It was -18 Celsius when I packed my stuff and two cats to come to a beautiful place – Maajaam residency – in order to focus on my artistic rather than all other practices. Against all safe driving definitions, a beautiful mist was growing inside the car, sticking onto the windshield and on both side-door-windows while I was driving. It was freezing onto glass forming a layer of non-transparent ice. The warm air blowing out of all possible places of the heating system would not help. I ended up using a roll of toilet paper to clean the mist before it would freeze while, at the same time, trying to figure out the direction I was driving in. Cats were terrified, as, frankly, was I. I guess this is one way to start an exciting something.
Since the time I came, January turned into April: the stream on which I was walking a week back is now running with delight. Landscapes of tree stumps kneeling on moist soil in the clear cut forest are quite a change to compare to the melancholic white horizon that manages to steer the attention somewhat away from destruction. On snow, I was tracking dogs, deer, cats and badgers. Without snow I track forestry machinery tracks, etched deep into earth. The forest grew suddenly green with the leaves of Hepatica nobilis and Vaccinium vitis-idaea. Instead of snow and ice cracking under my feet, I walk on lulling moss, abbundantly soaked in water that was snow just maybe yesterday.
The landscape here undulates under ones footsteps and each hill uncovers a new story. I would love to hear the story of those people that grow bees two hills and a bit of a forest away. I would like to know why a wooden boat is standing stranded high on a hill on the other side of the stream, in front of a constellation of old houses that look uninhabited (but I know are anything but). I’d like to hear why people on that hill that I see over the window decided to live here.

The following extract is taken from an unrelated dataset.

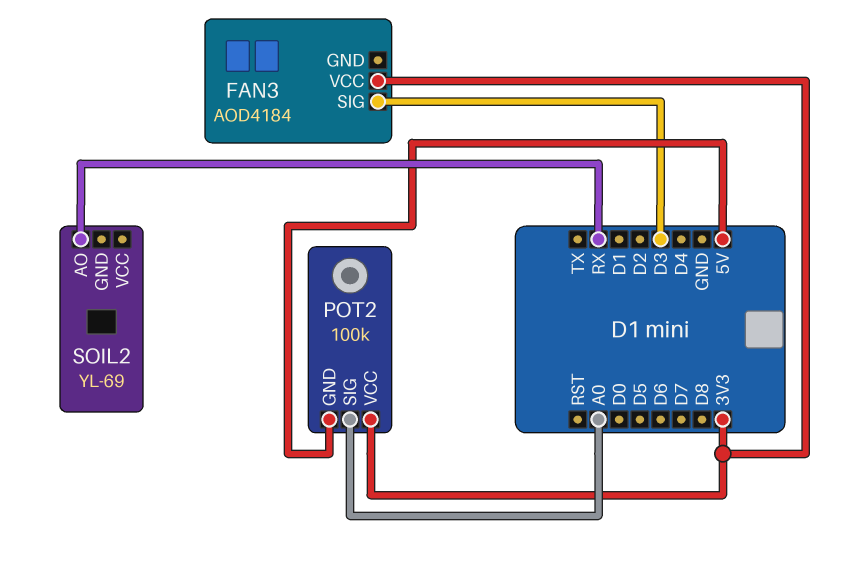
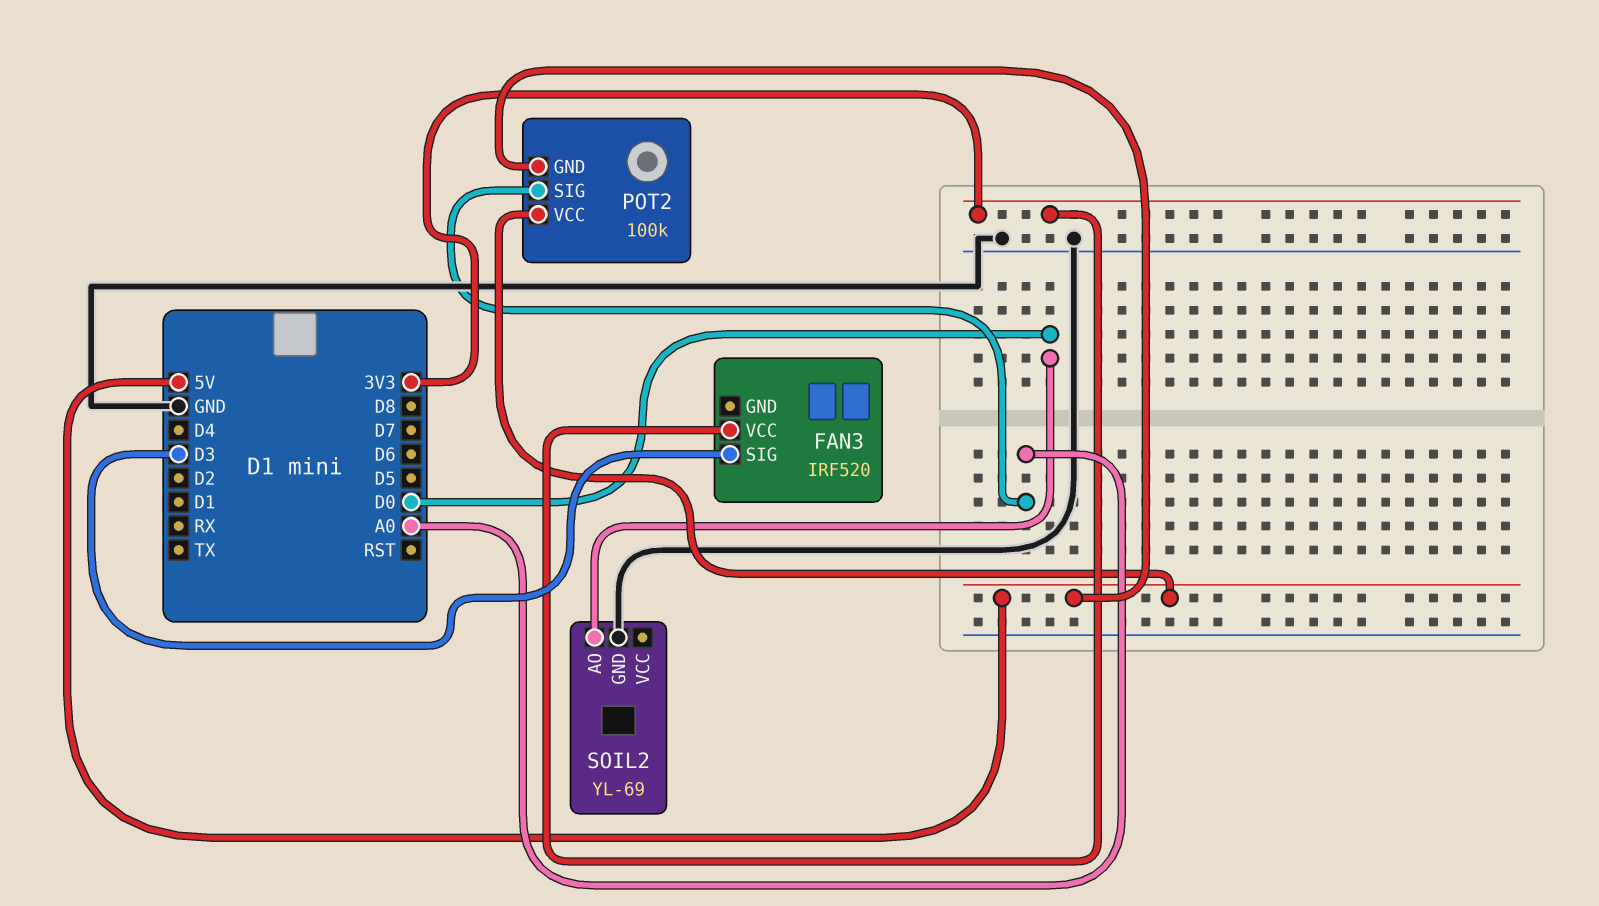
FAN3: AOD4184 -> IRF520
POT2 pin VCC: 3V3 -> 5V
SOIL2 pin AO: RX -> D0
SOIL2 pin GND: none -> GND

It is a privilege to be here like this, I know. I don’t have to look at the horizon to spot the smoke rising from a burning building that has just been senselessly bombed. I don’t look at the horizon to see when the rain is going to end, if ever, hoping the flooding will end. I don’t have to look around cautiously checking if all my hair is neatly covered, otherwise risking my freedom and life. I feel indebted for the privilege to sit, look at the horizon and research things related to climate catastrophe, whatever form my research takes after.

The things I’m working on / thinking of will take up space in Kaunas gallery Meno Parkas in February. I’ll see what I can do to make part of it available online.
This work process is supported by the kind people, cats and dogs of Maajaam and Lithuanian Culture Council (that has provided me with a mobility grant).